Will London's tube map look like this in 2016? (PDF file). Putting Transport on the Map is Ken Livingstone's vision of the London tube/rail map if every planned project goes ahead. 11 new tube/rail/tram projects in West, South, central and mostly East London: extensions to the Metropolitan, Piccadilly, Thameslink, East London and DLR lines and the Croydon Tramlink. The new Cross Rail line and Cross River Transit (tram), East London Transit (bus), Greenwich Waterfront Transit (bus), and West London Transit (tram) schemes.

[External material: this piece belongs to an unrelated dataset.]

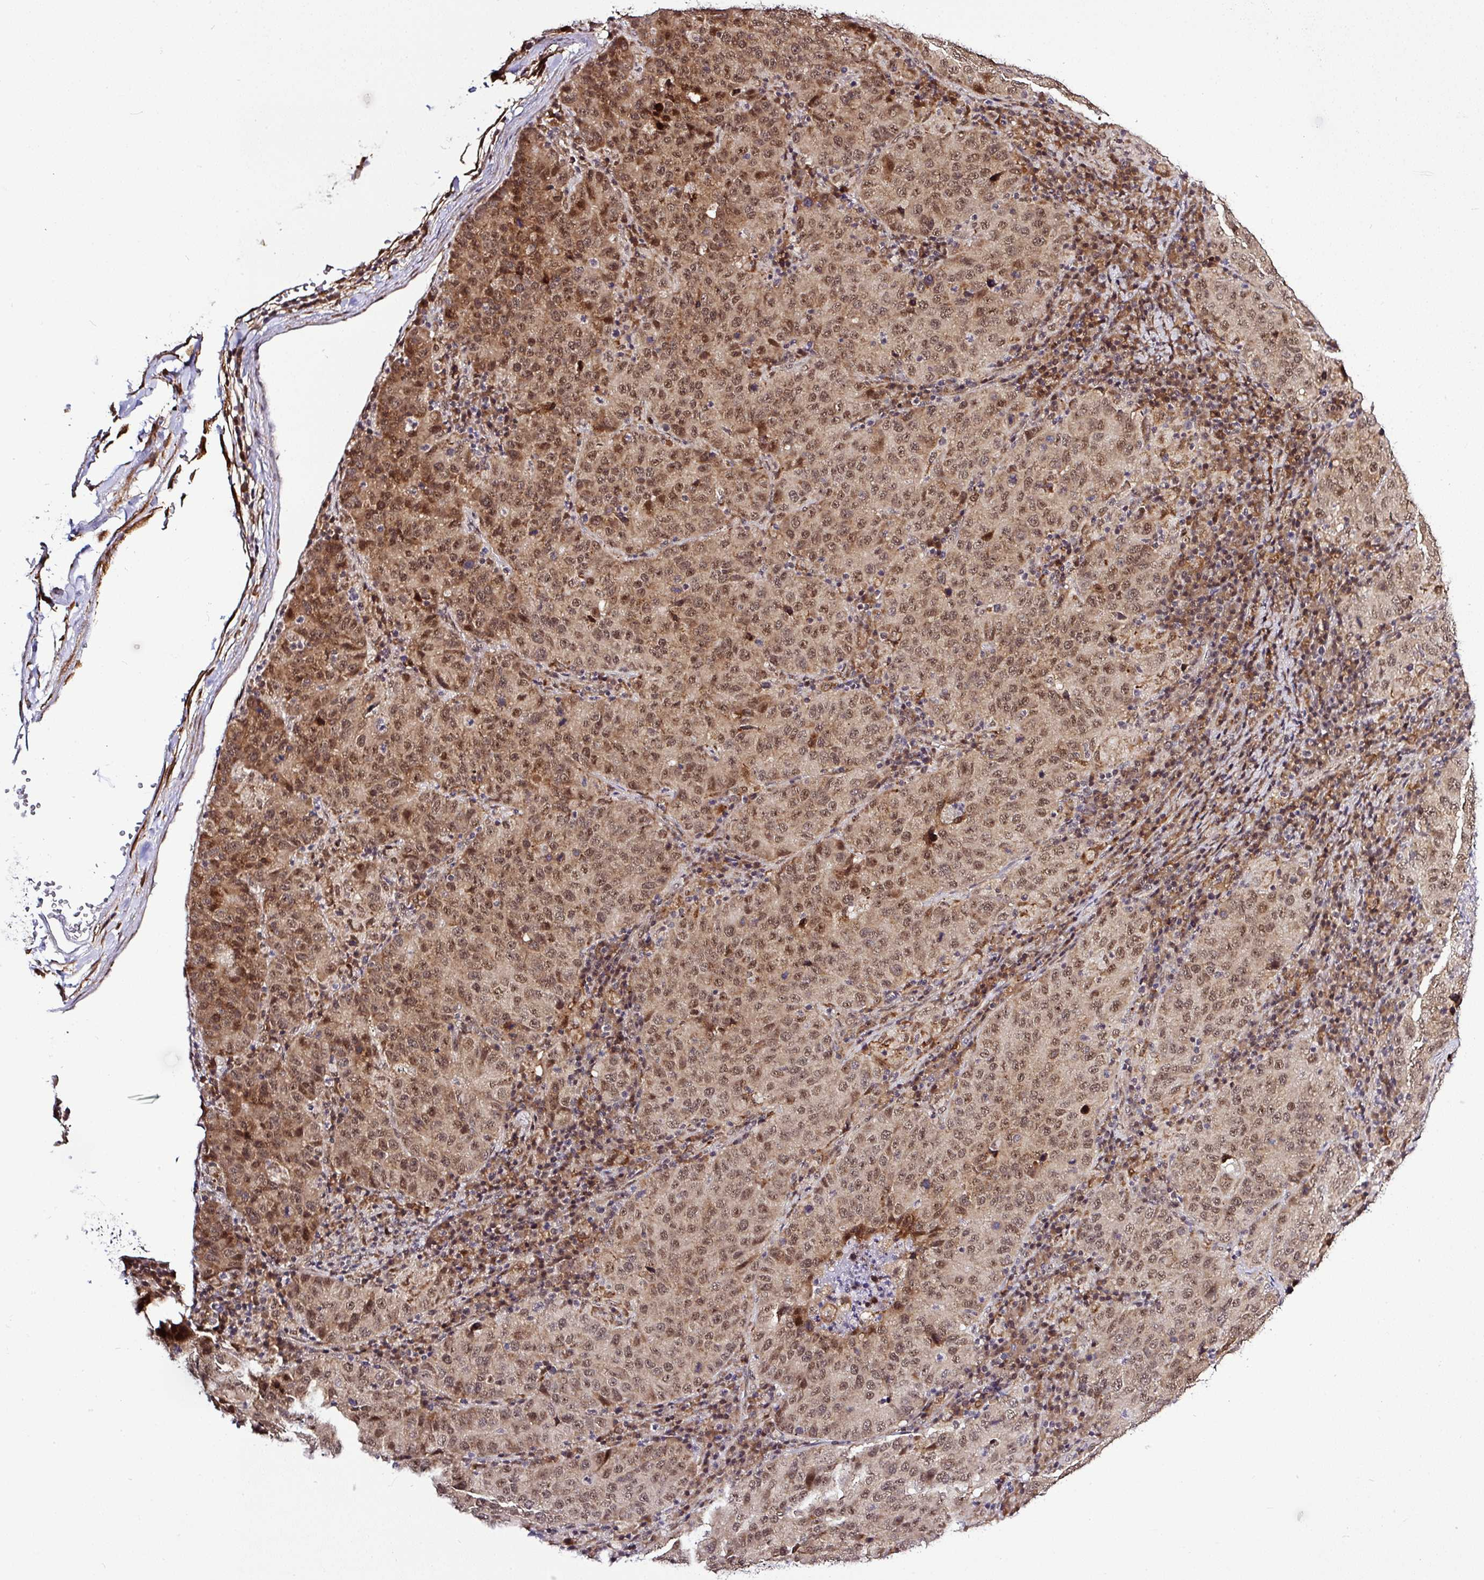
{"staining": {"intensity": "moderate", "quantity": ">75%", "location": "cytoplasmic/membranous,nuclear"}, "tissue": "stomach cancer", "cell_type": "Tumor cells", "image_type": "cancer", "snomed": [{"axis": "morphology", "description": "Adenocarcinoma, NOS"}, {"axis": "topography", "description": "Stomach"}], "caption": "IHC of stomach cancer (adenocarcinoma) reveals medium levels of moderate cytoplasmic/membranous and nuclear staining in approximately >75% of tumor cells.", "gene": "FAM153A", "patient": {"sex": "male", "age": 71}}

And as a map, it's a bit of a mess. They've run out of colours, stations like Farringdon and Liverpool Street have spawned enough nodes that they now look like networks themselves, and they've squished the bottle into a car so that the Cross Rail line can run horizontally through town. But let's not fret about the design because it's clearly not a proposal for a real map for the travelling public.
More importantly, it probably won't look like that in 2016 anyway - several (or most) of these changes are unlikely to happen. It's just TfL's sales deck, just their shopping list: Mayor bids to reshape London's transport network along new lines: "Mr Livingstone yesterday published a revised London transport map which included every project on the drawing board, in a last-ditch attempt to extract funds from the Treasury in Monday's comprehensive spending review."
It's interesting to compare this to the adapted Journey Planner map of 1994 (from the excellent Ken Garland book), which incorporated all known projected extensions and new lines at that time: proposed Chelsea-Hackney and Cross Rail lines, and extensions to the Metropolitan, East London, DLR and Jubilee lines. The Jubilee Line and DLR extensions are complete (and a further DLR extension, not on the 1994 map, is under way to London City Airport). The rest haven't happened, or have been replanned.
Related:
- Diamond Geezer and Going Underground on the 2016 map
- TfL's Putting Transport on the Map press release
- TfL's current transport initiatives and current transit schemes (not completely clear how these are different. "Transit" may mean "not train or tube".)
- The incredibly useful Always Touch Out tracks the status of transport projects in London
- New Statesman's transport supplement A to B: Will London's transport get us there? (PDF file)
I'm disgusted that the tube network is closed on Boxing Day - and Ken wants us to use public transport more!